Michael C. Wright of ESPN:

Privately, officials within organization had hoped Leonard would let the Spurs declare him out for the season due to his injury, according to sources with knowledge of the situation. Believing he’d eventually return, Leonard declined each time

Did Leonard not realize this made him – not the Spurs – look bad? Especially once it leaked he’d been cleared medically. Especially when he told the team repeatedly and public once he’d return soon but never did.

Perhaps, this was just genuine competitiveness. Maybe Leonard really thought, or at least wanted to believe, a return was around the corner. This could have been him valiantly never giving up.

But there’s a reason teams usually err on the side of caution in long-term injury announcements. It’s to protect the player from looking bad for remaining out if he’s not quite ready as quickly as initially projected.
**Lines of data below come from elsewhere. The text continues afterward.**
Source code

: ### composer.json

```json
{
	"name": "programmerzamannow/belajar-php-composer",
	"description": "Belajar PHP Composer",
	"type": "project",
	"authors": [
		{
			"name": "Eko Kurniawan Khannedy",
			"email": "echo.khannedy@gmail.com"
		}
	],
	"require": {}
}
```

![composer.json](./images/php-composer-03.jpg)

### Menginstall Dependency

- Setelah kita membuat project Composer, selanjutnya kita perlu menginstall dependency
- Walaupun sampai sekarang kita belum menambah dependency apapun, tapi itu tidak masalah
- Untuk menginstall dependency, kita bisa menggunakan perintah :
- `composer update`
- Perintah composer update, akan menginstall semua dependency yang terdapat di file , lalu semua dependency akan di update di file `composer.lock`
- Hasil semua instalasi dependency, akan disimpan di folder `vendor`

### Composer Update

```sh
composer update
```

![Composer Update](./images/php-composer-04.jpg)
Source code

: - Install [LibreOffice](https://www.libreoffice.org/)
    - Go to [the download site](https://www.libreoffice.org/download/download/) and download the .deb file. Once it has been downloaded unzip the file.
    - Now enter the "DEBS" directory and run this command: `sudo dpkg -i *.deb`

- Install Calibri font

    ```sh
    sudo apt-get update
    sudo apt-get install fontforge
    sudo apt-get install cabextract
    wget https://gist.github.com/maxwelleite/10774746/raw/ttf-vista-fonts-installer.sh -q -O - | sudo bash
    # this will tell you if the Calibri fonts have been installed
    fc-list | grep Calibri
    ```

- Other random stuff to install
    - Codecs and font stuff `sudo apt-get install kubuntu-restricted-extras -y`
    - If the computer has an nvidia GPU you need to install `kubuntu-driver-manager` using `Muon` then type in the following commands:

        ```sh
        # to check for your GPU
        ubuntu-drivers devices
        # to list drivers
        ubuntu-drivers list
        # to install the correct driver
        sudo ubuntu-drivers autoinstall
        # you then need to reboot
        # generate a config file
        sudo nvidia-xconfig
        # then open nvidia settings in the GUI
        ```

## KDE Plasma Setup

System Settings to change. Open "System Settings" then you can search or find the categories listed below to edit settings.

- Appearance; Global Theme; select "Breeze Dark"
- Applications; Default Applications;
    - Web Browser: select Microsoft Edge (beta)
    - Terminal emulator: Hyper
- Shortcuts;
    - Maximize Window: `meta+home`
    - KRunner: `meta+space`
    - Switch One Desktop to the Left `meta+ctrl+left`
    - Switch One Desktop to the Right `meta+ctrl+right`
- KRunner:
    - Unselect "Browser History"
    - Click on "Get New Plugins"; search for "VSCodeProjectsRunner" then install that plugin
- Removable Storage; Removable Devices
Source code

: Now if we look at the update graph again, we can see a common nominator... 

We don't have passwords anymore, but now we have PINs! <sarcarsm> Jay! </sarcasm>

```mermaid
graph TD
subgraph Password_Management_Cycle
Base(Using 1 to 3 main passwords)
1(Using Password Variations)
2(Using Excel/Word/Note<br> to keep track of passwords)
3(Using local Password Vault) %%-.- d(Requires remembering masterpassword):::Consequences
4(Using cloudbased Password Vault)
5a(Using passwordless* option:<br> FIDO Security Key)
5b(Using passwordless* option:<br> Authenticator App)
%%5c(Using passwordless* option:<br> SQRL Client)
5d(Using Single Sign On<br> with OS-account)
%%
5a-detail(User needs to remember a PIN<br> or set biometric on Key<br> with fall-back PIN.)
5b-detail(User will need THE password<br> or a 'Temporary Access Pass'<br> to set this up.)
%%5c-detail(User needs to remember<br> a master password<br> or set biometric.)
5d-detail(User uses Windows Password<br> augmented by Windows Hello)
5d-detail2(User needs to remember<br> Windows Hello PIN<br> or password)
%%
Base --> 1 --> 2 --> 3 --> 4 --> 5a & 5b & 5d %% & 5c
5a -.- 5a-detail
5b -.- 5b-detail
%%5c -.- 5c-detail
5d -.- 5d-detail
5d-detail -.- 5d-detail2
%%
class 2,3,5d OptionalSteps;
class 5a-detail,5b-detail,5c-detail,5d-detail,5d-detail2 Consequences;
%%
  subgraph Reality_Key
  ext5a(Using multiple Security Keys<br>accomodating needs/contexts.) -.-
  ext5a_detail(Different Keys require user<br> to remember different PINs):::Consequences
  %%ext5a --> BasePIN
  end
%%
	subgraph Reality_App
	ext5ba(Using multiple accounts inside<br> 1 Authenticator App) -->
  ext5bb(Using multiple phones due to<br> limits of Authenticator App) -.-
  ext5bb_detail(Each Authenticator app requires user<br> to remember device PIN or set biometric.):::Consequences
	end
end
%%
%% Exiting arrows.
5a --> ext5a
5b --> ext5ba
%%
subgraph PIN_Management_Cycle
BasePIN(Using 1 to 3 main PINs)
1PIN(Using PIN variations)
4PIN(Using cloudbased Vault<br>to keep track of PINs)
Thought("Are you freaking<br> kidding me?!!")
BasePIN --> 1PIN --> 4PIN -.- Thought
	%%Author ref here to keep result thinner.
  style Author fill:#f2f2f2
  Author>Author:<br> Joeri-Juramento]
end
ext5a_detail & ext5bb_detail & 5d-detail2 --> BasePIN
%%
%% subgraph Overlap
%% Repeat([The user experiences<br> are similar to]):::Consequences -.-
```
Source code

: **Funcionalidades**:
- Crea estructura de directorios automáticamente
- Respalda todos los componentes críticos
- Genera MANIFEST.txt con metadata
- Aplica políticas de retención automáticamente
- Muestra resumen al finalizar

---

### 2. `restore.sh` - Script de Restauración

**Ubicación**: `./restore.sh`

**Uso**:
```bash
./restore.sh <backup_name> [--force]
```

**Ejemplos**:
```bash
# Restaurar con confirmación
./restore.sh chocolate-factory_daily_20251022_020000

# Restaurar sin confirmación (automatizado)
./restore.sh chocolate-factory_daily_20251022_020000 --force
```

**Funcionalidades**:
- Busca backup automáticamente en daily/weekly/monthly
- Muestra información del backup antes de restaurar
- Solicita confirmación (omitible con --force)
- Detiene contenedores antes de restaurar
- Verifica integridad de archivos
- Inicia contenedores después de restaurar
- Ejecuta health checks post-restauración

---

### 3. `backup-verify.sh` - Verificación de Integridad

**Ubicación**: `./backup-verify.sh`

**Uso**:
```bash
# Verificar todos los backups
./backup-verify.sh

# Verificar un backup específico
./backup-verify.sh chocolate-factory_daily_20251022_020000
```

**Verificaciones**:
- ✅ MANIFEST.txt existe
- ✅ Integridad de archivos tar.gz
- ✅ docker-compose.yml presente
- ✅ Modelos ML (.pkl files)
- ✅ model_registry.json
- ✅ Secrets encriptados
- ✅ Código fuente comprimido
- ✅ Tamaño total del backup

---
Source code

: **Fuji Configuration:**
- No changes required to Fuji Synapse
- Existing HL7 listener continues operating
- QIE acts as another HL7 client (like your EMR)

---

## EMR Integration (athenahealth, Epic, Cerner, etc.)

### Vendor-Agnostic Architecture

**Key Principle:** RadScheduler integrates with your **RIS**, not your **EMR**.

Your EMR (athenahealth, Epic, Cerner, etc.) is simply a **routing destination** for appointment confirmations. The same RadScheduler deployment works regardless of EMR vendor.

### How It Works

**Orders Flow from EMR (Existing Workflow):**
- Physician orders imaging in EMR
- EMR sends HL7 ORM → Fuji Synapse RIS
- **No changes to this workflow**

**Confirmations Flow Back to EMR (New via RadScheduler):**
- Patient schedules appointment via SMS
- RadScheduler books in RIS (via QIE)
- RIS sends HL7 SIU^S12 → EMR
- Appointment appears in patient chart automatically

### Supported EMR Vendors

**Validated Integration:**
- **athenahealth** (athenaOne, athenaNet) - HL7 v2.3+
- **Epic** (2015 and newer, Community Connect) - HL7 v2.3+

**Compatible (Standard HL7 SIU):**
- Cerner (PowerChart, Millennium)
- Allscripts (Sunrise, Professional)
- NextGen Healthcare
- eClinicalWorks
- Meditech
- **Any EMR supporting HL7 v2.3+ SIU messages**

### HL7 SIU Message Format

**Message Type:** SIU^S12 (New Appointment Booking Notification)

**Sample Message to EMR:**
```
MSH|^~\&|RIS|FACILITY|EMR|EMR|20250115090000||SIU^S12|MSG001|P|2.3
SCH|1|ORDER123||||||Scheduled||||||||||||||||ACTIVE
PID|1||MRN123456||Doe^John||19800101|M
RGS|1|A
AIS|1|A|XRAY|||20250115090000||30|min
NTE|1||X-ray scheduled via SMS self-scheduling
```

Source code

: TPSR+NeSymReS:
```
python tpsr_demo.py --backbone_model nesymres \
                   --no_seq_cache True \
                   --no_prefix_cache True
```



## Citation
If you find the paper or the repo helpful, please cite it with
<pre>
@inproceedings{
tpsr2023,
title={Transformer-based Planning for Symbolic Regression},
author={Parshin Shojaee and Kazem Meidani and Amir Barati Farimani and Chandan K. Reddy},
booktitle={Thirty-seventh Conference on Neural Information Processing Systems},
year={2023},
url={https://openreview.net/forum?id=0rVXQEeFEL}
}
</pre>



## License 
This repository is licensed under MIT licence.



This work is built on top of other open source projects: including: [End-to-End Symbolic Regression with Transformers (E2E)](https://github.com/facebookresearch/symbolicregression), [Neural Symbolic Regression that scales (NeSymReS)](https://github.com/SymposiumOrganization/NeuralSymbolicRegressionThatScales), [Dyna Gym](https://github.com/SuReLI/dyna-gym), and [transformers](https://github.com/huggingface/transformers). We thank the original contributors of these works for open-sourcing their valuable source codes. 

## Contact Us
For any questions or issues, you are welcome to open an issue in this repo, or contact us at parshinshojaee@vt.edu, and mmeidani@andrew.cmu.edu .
The Pacers received a disabled-player exception for Paul George in 2014-15, and he still beat the odds to return late in the year. The Celtics called Gordon Hayward out for this season and weren’t going to stray from that public stance until he suited up, even when – for a moment – it appeared he had a chance of returning.

Even if the Spurs publicly declared him out for the rest of the year, nothing would have stopped Leonard from playing. It’s not a binding resolution. Instead, he repeatedly missing targeted return dates and looked soft to many because of it.

And he insisted on the strategy that led to that perception!

This is just more evidence those around Leonard might not know what they’re doing.